The rabbits that caused all the trouble
15.2698-702: ([… ] Bloom […] takes the chocolate from his pocket and offers it nervously to Zoe.)
(sniffs his hair briskly.) Hmmm! Thank your mother for the rabbits. I'm very fond of what I like.
Neither Thornton and Gifford nor Dent so much as mention this expression. Documentary evidence outside Ulysses shows two different meanings for the catch phrase:
a) the meaning which is still current in Australia: “an old way of saying farewell” (John Miller, The Lingo Dictionary: Of Favourite Australian Words and Phrases, 2011), and
b) the meaning probably intended by Zoe and known in Ireland as evidenced by Padraic O'Farrell in How the Irish speak English, 1993, p. 12:
The offhand nature of Wexford people gave rise to two peculiar sayings during the Second World War. Scarce commodities were passed around then and great thanks would be bestowed for the gift of an ounce or two of tea. The donor would shrug off the kind deed by saying, "Ah thank your mother for the rabbits, the soup was lovely!" It was a longwinded, "Ah, for nothing!"

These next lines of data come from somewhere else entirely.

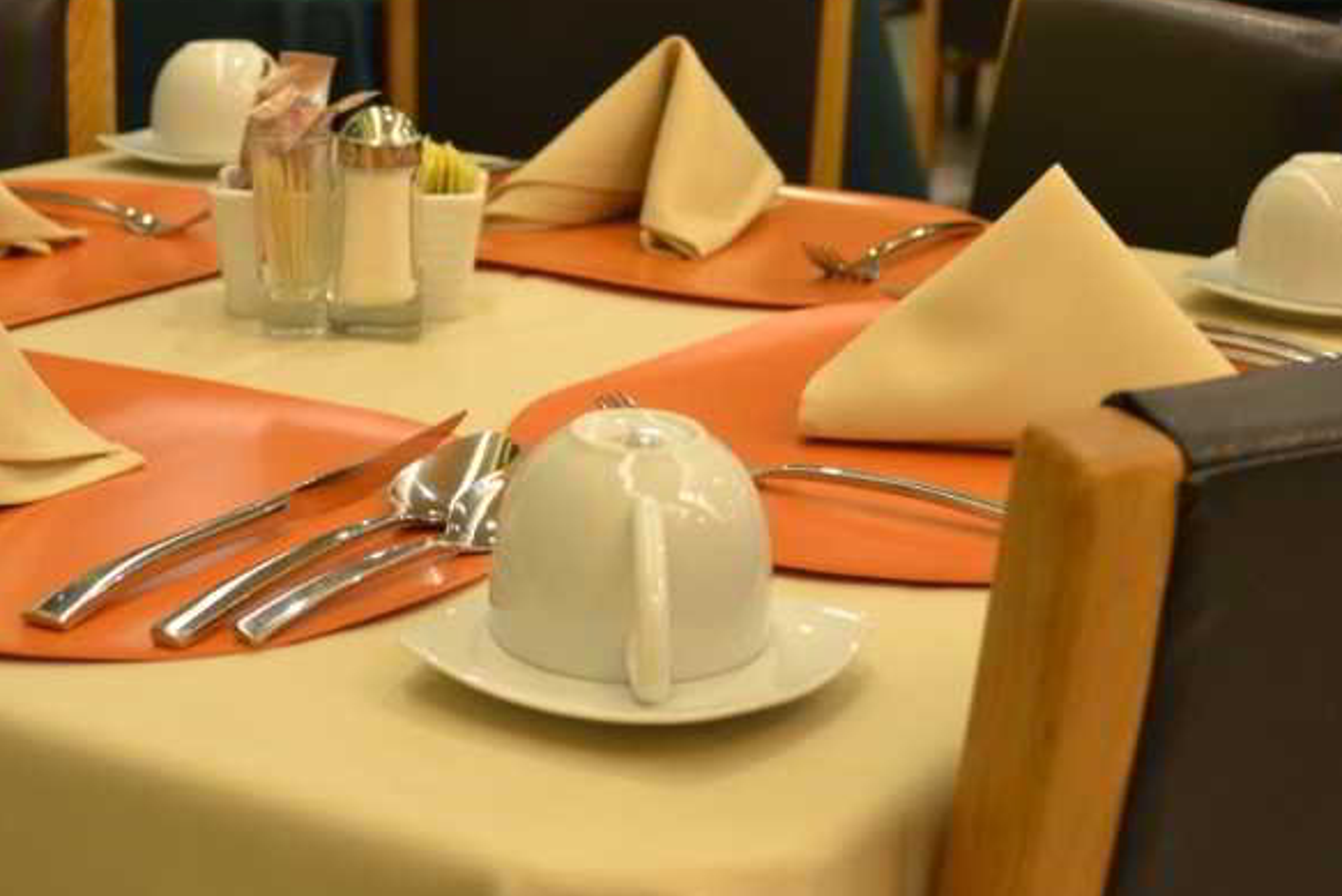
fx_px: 2610
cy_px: 359
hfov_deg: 28.8
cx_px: 548
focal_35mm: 70
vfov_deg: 19.4
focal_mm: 34
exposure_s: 1/2
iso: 400
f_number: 5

The earliest source so far seen is from Chambers's Journal of 1917:
Get the kettle boiling, and we'll have some toddy when I get back, and "thank your mother for the rabbits!" This last an insane remark, but quite like Smiler. He was off on a four-to-one chance of ever seeing the regiment again. (p. 447)
It is hard to say what the “inane remark” means here. Similarly ambiguous is the next example:
"Thank your Mother for the rabbit", and "the bottom stair's the lowest", are for ever in her mouth. Her circumlocutions have become second nature.
James Agate Blessed are the rich: episodes in the life of Oliver Sheldon (1924), p. 202
This Australian newspaper source seems to indicate that the expression may have customarily have been followed by “it was (or they were) lovely”:
Able Seaman Jobbings's request to the Regulating Petty Officer to "Thank mother for the rabbits, they were lovely."
1940 Argus (Melbourne, Victoria) (Weekend magazine) 6 January, p. 8
It is interesting to see that Eric Partridge, too, faced problems when commenting on the phrase in his Dictionary of Catch Phrases American and British (1985) p. 294:
"thank your mother for the rabbit" was brought to my attention by the late Frank Shaw1 in 1969, but without definition, date, milieu.
1 Frank Shaw was the author of My Liverpool, a radioman and expert on Scouse.